封骋说话间,语气特意加重,似乎不单单只是说给面前的夏晟听的。
“这三年你身边那么多莺莺燕燕,那些花边新闻也没少占据头条热搜,现在又在这里对一个年纪一把还行动不便的糟老头表露深情,谁会相信那是你的真心实意?你如果真的对他那么珍惜喜爱,又怎么会在三年前那么果断坚决的将他扳倒?还一次次的把他逼到绝境,那时可狠心决绝的半点都不留情面呢……”
夏晟被封骋说的脸色也变了,三年前的背叛无疑是他和阮霄之间难以横跨的沟壑,而眼前这个男人却在这个时候刻意提起,似乎在故意提醒着什么。
夏晟俊逸的脸上充满愤怒,咬着牙狠狠的回怼道,“那你又好的到哪去,当年的事你也没少出力,口口声声说一切都为了阮锦,回头就拉着人家的舅舅上了床,你在床上的时候有想过阮锦吗?有想过被迫分化成Omega被当成供体受尽苦痛却还要被你诋毁挖苦的那个人有多委屈吗?”

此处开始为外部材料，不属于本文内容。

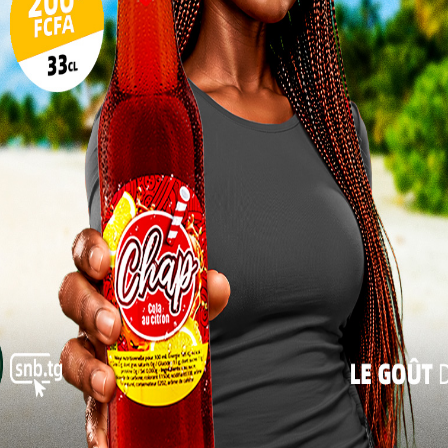
17
24
31
« Juil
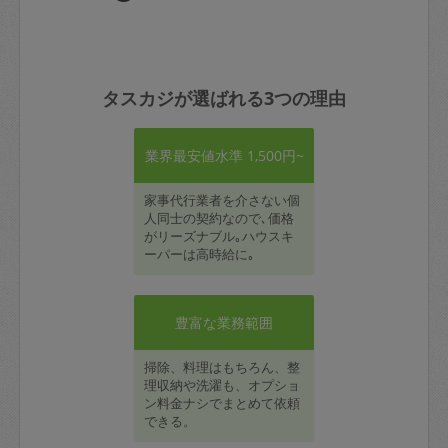
タスカジが選ばれる3つの理由
業界最安値水準 1,500円~
家事代行業者を介さない個
人同士の契約なので､価格
がリーズナブル｡ハウスキ
ーパーは高時給に｡
豊富な業務範囲
掃除、料理はもちろん、整
理収納や洗濯も、オプショ
ン料金ナシでまとめて依頼
できる。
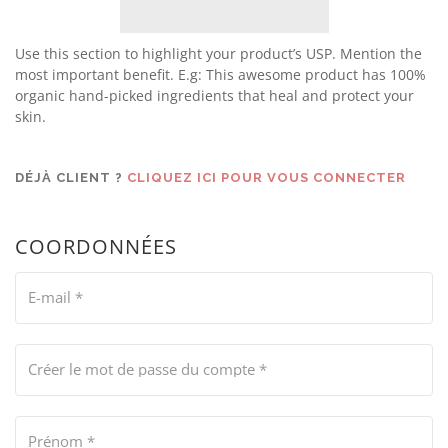
Use this section to highlight your product’s USP. Mention the
most important benefit. E.g: This awesome product has 100%
organic hand-picked ingredients that heal and protect your
skin.
DÉJÀ CLIENT ?
CLIQUEZ ICI POUR VOUS CONNECTER
COORDONNÉES
E-mail
*
Créer le mot de passe du compte
*
Prénom
*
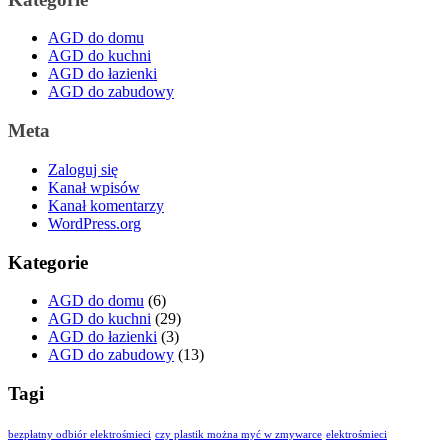
AGD do domu
AGD do kuchni
AGD do łazienki
AGD do zabudowy
Meta
Zaloguj się
Kanał wpisów
Kanał komentarzy
WordPress.org
Kategorie
AGD do domu
(6)
AGD do kuchni
(29)
AGD do łazienki
(3)
AGD do zabudowy
(13)
Tagi
bezpłatny odbiór elektrośmieci
czy plastik można myć w zmywarce
elektrośmieci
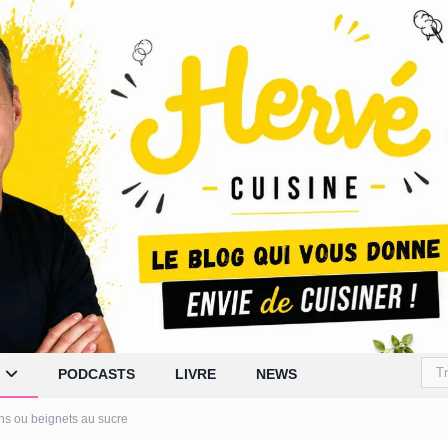
PODCASTS
LIVRE
NEWS
ons ou beignets au sucre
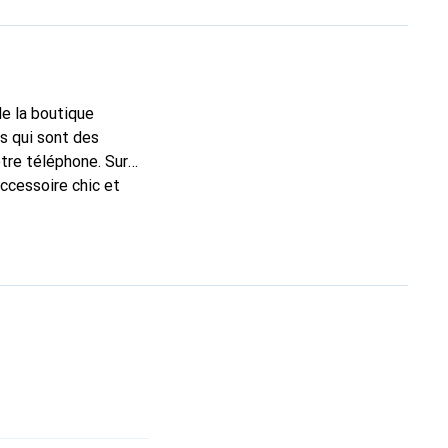
de la boutique
s qui sont des
tre téléphone. Sur
accessoire chic et
e haute qualité, la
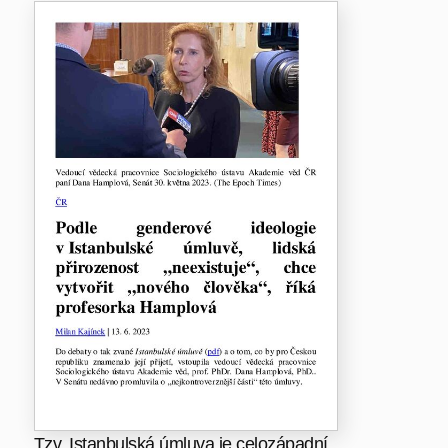
Tzv. Istanbulská úmluva je celozápadní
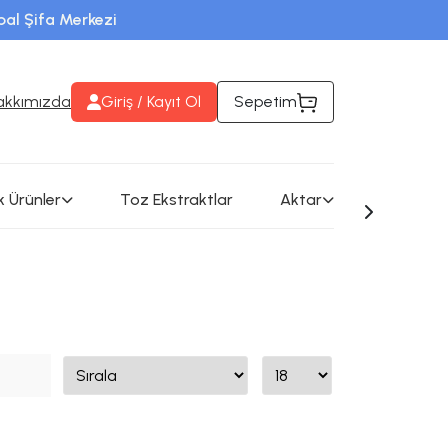
rbal Şifa Merkezi
eri takip edebilirsiniz
akkımızda
Giriş / Kayıt Ol
Sepetim
k Ürünler
Toz Ekstraktlar
Aktar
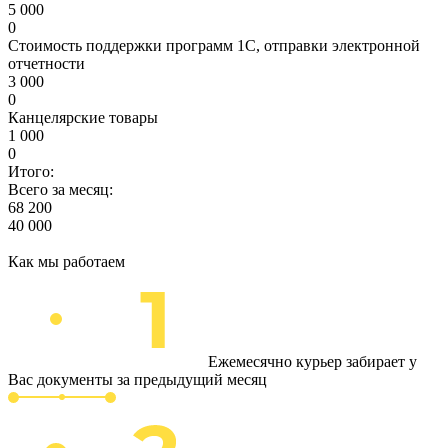
5 000
0
Стоимость поддержки программ 1С, отправки электронной
отчетности
3 000
0
Канцелярские товары
1 000
0
Итого:
Всего за месяц:
68 200
40 000
Как мы работаем
Ежемесячно курьер забирает у
Вас документы за предыдущий месяц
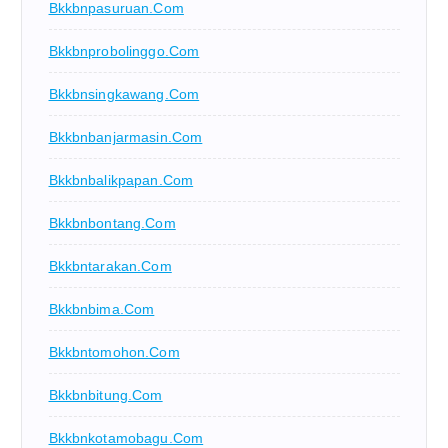
Bkkbnpasuruan.com
Bkkbnprobolinggo.com
Bkkbnsingkawang.com
Bkkbnbanjarmasin.com
Bkkbnbalikpapan.com
Bkkbnbontang.com
Bkkbntarakan.com
Bkkbnbima.com
Bkkbntomohon.com
Bkkbnbitung.com
Bkkbnkotamobagu.com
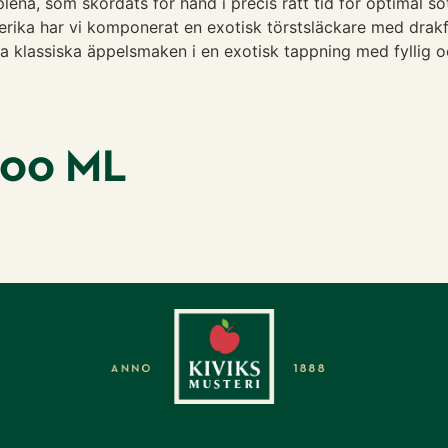
ena, som skördats för hand i precis rätt tid för optimal sö
erika har vi komponerat en exotisk törstsläckare med drakf
ka klassiska äppelsmaken i en exotisk tappning med fyllig o
100 ML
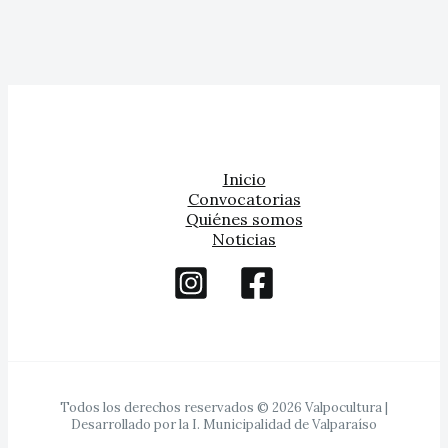
Inicio
Convocatorias
Quiénes somos
Noticias
Todos los derechos reservados © 2026 Valpocultura |
Desarrollado por la I. Municipalidad de Valparaíso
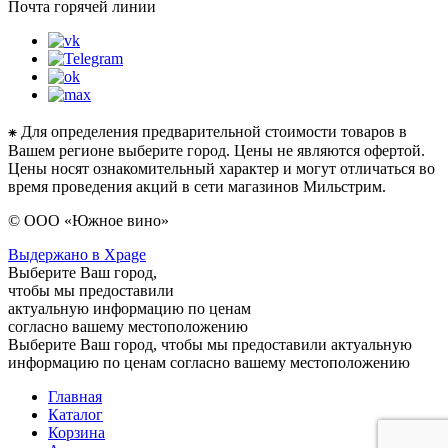
Почта горячей линии
⁕ Для определения предварительной стоимости товаров в
Вашем регионе выберите город. Цены не являются офертой.
Цены носят ознакомительный характер и могут отличаться во
время проведения акций в сети магазинов Мильстрим.
© ООО «Южное вино»
Выдержано в Xpage
Выберите Ваш город,
чтобы мы предоставили
актуальную информацию по ценам
согласно вашему местоположению
Выберите Ваш город, чтобы мы предоставили актуальную
информацию по ценам согласно вашему местоположению
Главная
Каталог
Корзина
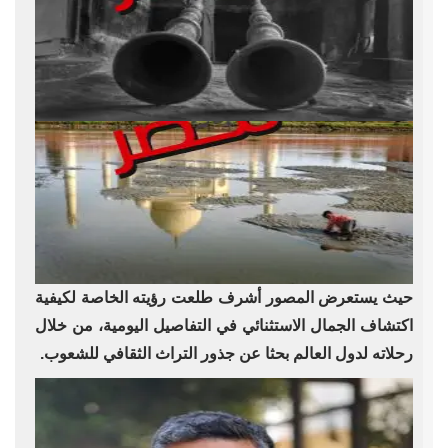
حيث يستعرض المصور أشرف طلعت رؤيته الخاصة لكيفية
اكتشاف الجمال الاستثنائي في التفاصيل اليومية، من خلال
رحلاته لدول العالم بحثا عن جذور التراث الثقافي للشعوب.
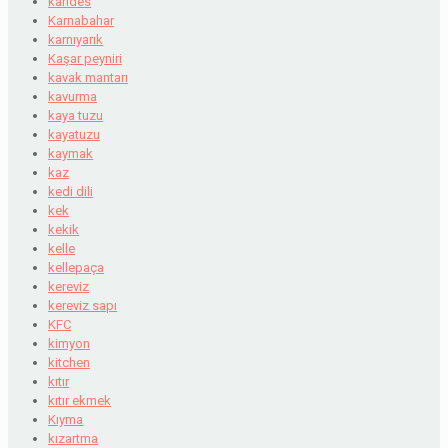
karides
Karnabahar
karnıyarık
Kaşar peyniri
kavak mantarı
kavurma
kaya tuzu
kayatuzu
kaymak
kaz
kedi dili
kek
kekik
kelle
kellepaça
kereviz
kereviz sapı
KFC
kimyon
kitchen
kıtır
kıtır ekmek
Kıyma
kızartma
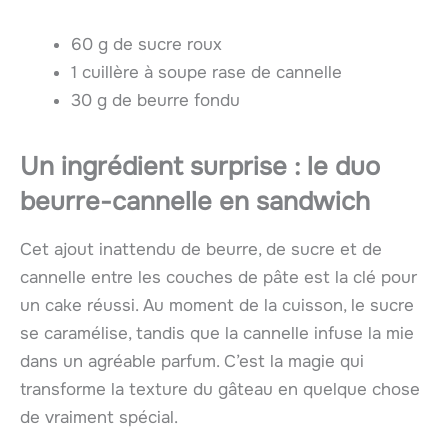
60 g de sucre roux
1 cuillère à soupe rase de cannelle
30 g de beurre fondu
Un ingrédient surprise : le duo
beurre-cannelle en sandwich
Cet ajout inattendu de beurre, de sucre et de
cannelle entre les couches de pâte est la clé pour
un cake réussi. Au moment de la cuisson, le sucre
se caramélise, tandis que la cannelle infuse la mie
dans un agréable parfum. C’est la magie qui
transforme la texture du gâteau en quelque chose
de vraiment spécial.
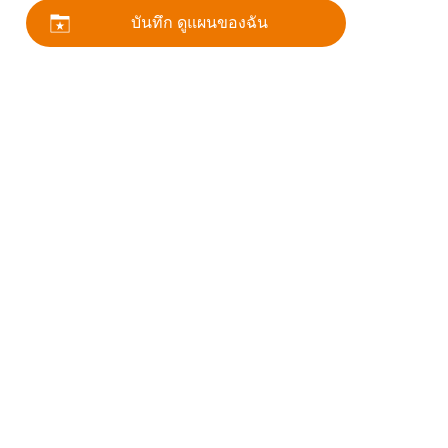
บันทึก ดูแผนของฉัน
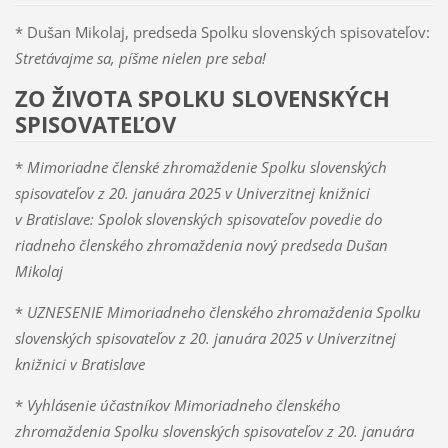
* Dušan Mikolaj, predseda Spolku slovenských spisovateľov:
Stretávajme sa, píšme nielen pre seba!
ZO ŽIVOTA SPOLKU SLOVENSKÝCH
SPISOVATEĽOV
*
Mimoriadne členské zhromaždenie Spolku slovenských
spisovateľov z 20. januára 2025 v Univerzitnej knižnici
v Bratislave: Spolok slovenských spisovateľov povedie do
riadneho členského zhromaždenia nový predseda Dušan
Mikolaj
*
UZNESENIE Mimoriadneho členského zhromaždenia Spolku
slovenských spisovateľov z 20. januára 2025 v Univerzitnej
knižnici v Bratislave
*
Vyhlásenie účastníkov Mimoriadneho členského
zhromaždenia Spolku slovenských spisovateľov z 20. januára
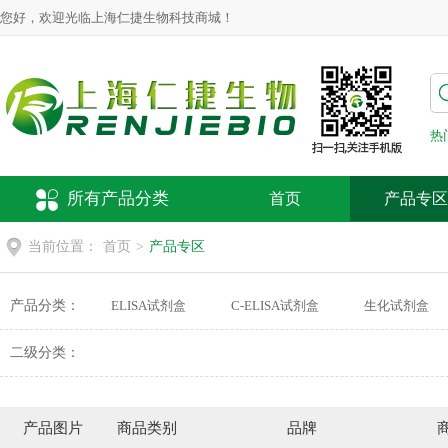
您好，欢迎光临上海仁捷生物科技商城！
热
所有产品分类
首页
产品专区
当前位置：
首页
>
产品专区
产品分类：
ELISA试剂盒
C-ELISA试剂盒
生化试剂盒
动物疫病检测试剂盒
荧光探针
细胞培养
二级分类：
产品图片
商品类别
品牌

封骋目光阴沉,指着床上的阮霄道,对着夏晟笑的玩味挑衅,“你觉得我这么对他很委屈?可你不知道他趁我失忆的时候可是在一直冒充我爱的人,以那样的身份和我整整同居了半年多的时间,在那简陋的平房里不知道被我反反复复睡了多少次,幸亏他当时是Alpha,不然那种频率到现在指不定孩子都生出来了……”
没想到惊讶又愤怒的夏晟还没来得及做出反应,一直以来安静的坐在床上冷漠麻木的阮霄却突然暴起。
他抄起一旁床头柜上的水杯,竭尽全力的狠狠将水杯摔到地上,水杯在阮霄脚边炸裂开来,碎片四溅,着实把在场的所有人都吓了一跳。
“滚!”
看着突然这样暴怒反常的阮霄,两个男人竟都下意识的闭紧了嘴巴,有些慌的看着他。
“你们都滚出去!滚!”
阮霄撑起身子,声嘶力竭,他浑身颤抖着,面色苍白如纸,眼眶却红的近乎滴血,那样子看起来好似一碰就会彻底碎成粉末随风消散无影无踪。
阮霄彻底病倒了,不知是不是压抑已久身心交瘁的原因,高烧一直不退,整日躺在床上浑浑噩噩,有时能清晰的感觉到在发烧,胸口闷虚弱得喘口气都很辛苦,甚至连坐起来的力气都没有。
因为这次病情来势汹汹,从而导致了每星期定期提供μ细胞的日期一拖再拖。
而封骋竟意外的没有因此再为难苛责他,反而还找了医生每日都来检查他身体恢复情况。
可能实在担心恢复不及时会继续耽误细胞供给,封骋这段时间竟也时常会过来看一眼,难得没有像以往一样挖苦嘲讽他,只是每次过来看他半死不活的躺在床上的样子脸上的神情都阴沉的厉害。